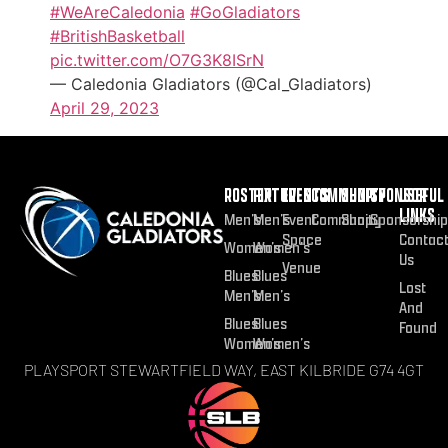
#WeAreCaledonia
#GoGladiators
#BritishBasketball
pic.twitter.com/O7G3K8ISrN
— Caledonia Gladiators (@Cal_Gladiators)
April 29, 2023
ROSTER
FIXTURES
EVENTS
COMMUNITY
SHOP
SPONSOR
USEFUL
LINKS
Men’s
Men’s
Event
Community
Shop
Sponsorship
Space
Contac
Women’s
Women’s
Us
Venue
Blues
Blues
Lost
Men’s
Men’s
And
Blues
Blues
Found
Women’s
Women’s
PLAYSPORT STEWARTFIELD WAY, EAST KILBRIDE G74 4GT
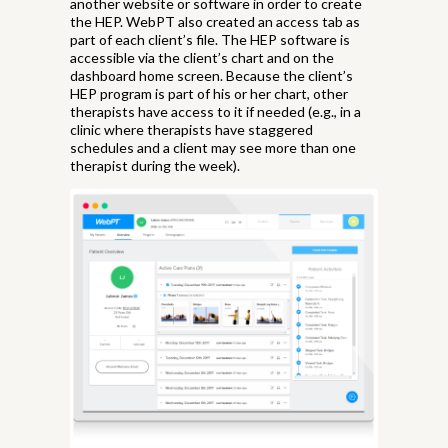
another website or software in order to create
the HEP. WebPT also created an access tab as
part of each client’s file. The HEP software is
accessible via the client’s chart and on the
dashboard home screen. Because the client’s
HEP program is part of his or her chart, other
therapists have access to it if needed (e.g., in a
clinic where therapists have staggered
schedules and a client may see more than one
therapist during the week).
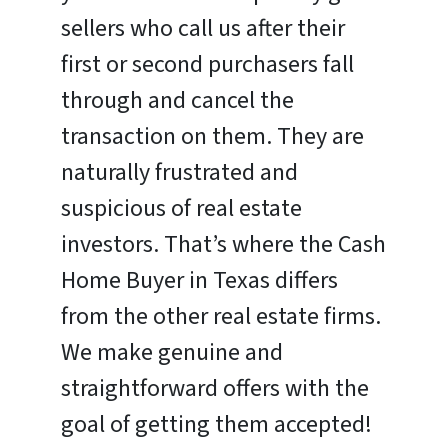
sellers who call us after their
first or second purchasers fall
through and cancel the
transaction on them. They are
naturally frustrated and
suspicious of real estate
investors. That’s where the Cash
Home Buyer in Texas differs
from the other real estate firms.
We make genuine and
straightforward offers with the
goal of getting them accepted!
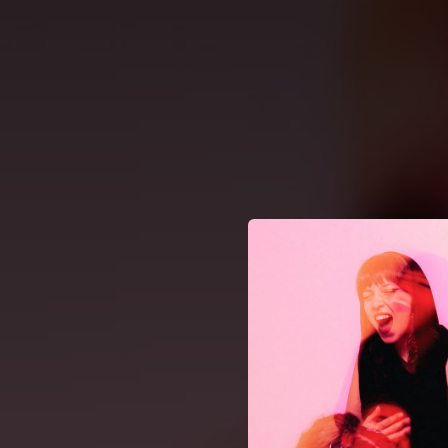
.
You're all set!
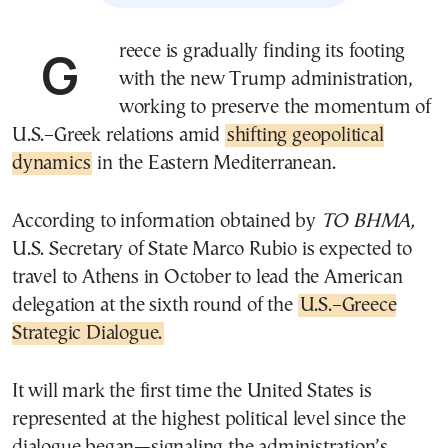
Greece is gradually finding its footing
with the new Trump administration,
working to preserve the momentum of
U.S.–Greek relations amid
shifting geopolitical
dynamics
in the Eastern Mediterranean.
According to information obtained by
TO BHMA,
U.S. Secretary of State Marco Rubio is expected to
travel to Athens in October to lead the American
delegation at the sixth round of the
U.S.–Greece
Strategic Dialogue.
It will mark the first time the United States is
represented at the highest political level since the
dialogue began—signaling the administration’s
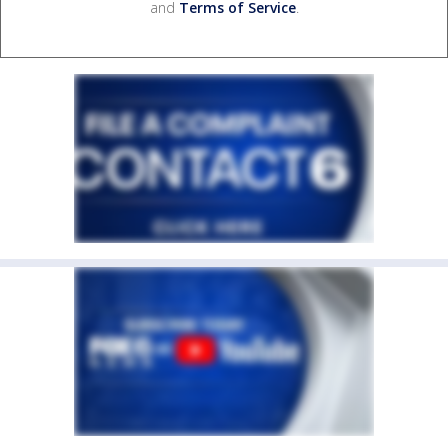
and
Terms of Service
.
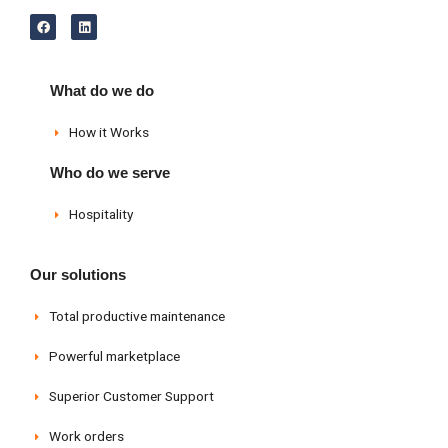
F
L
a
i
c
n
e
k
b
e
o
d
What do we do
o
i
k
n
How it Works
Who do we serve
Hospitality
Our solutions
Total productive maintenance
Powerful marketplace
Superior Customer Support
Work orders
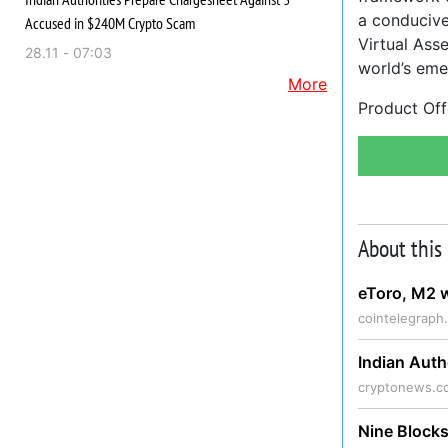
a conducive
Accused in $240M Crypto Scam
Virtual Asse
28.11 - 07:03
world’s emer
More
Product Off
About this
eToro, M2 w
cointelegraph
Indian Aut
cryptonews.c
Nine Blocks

...

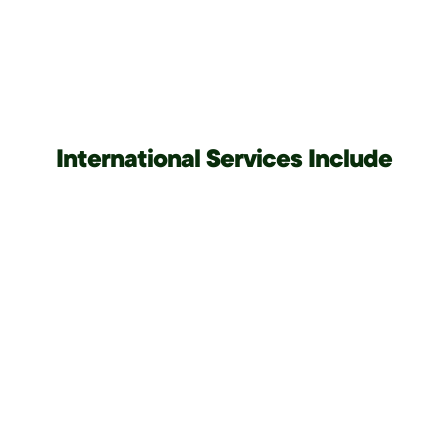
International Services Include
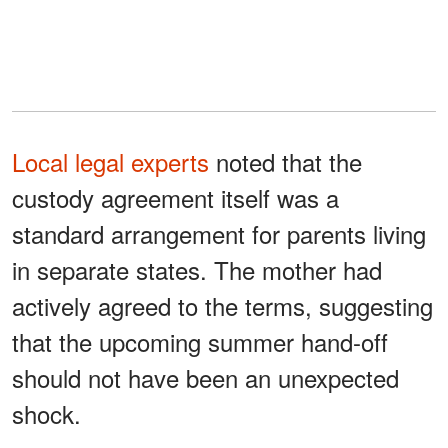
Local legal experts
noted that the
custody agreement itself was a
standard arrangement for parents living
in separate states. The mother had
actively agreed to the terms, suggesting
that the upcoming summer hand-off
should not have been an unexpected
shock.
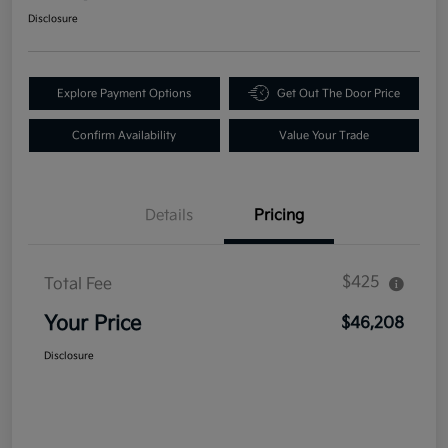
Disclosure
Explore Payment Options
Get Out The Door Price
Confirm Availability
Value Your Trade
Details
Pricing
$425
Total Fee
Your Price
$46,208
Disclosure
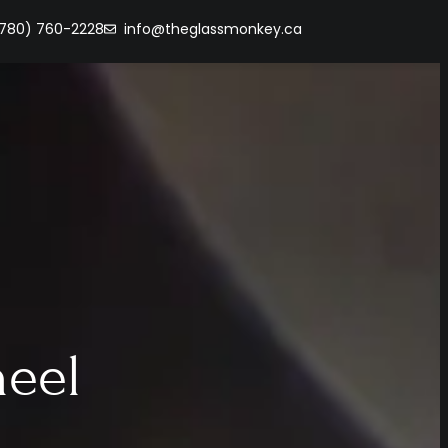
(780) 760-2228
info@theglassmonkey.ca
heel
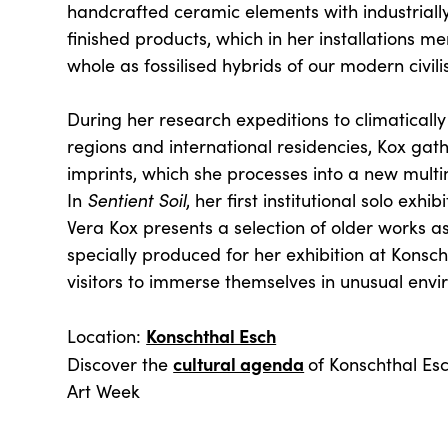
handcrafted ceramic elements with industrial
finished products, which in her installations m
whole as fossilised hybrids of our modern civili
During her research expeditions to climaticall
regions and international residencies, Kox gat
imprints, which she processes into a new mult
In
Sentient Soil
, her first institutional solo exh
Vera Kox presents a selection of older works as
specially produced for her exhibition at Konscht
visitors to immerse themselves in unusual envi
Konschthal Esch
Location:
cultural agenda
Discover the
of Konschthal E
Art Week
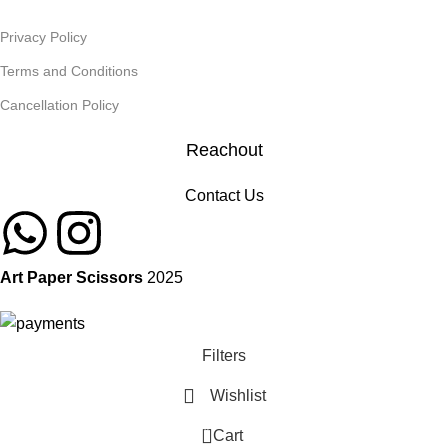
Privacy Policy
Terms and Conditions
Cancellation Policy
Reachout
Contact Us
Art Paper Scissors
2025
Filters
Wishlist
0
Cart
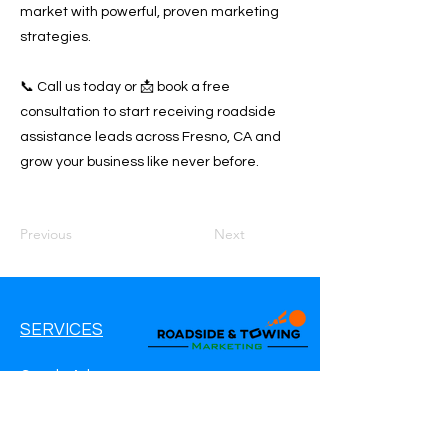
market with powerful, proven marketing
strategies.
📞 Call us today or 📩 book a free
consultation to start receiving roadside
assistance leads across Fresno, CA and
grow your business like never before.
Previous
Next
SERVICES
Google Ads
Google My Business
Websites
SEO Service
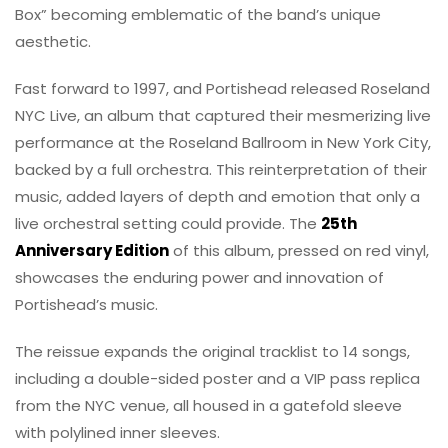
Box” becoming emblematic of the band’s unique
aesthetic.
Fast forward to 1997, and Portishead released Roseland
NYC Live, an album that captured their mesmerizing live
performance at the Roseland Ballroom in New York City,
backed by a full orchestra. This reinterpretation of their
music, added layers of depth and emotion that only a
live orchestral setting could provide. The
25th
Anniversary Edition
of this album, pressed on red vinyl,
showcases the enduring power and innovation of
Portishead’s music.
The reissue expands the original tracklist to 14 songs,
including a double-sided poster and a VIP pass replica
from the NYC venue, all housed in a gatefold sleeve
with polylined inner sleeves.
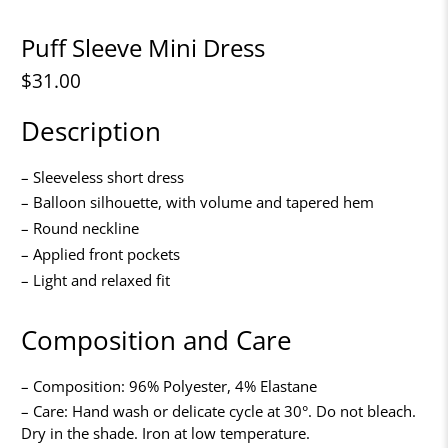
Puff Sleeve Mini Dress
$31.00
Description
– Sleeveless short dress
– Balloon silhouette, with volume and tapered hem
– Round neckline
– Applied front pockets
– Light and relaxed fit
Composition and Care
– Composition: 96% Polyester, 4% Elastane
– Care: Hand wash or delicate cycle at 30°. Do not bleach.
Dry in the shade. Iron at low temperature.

--

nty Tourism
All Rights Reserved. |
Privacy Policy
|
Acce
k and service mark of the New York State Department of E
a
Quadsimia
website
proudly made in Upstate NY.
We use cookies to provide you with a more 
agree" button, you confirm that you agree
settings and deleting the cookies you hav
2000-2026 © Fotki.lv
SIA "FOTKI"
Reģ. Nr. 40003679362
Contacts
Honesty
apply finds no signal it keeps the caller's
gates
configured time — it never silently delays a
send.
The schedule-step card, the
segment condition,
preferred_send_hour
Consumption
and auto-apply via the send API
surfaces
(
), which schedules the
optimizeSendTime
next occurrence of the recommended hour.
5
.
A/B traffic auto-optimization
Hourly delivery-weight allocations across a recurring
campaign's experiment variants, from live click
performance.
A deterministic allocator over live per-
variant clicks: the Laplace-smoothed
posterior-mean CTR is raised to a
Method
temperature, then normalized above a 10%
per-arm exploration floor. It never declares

Work to complete:
From the data above, return every line from the line that has "world’s emer" up to and including the line that has "Nine Blocks", exactly.

Solved exercise:
world’s emer
More
Product Off
About this
eToro, M2 w
cointelegraph
Indian Aut
cryptonews.c
Nine Blocks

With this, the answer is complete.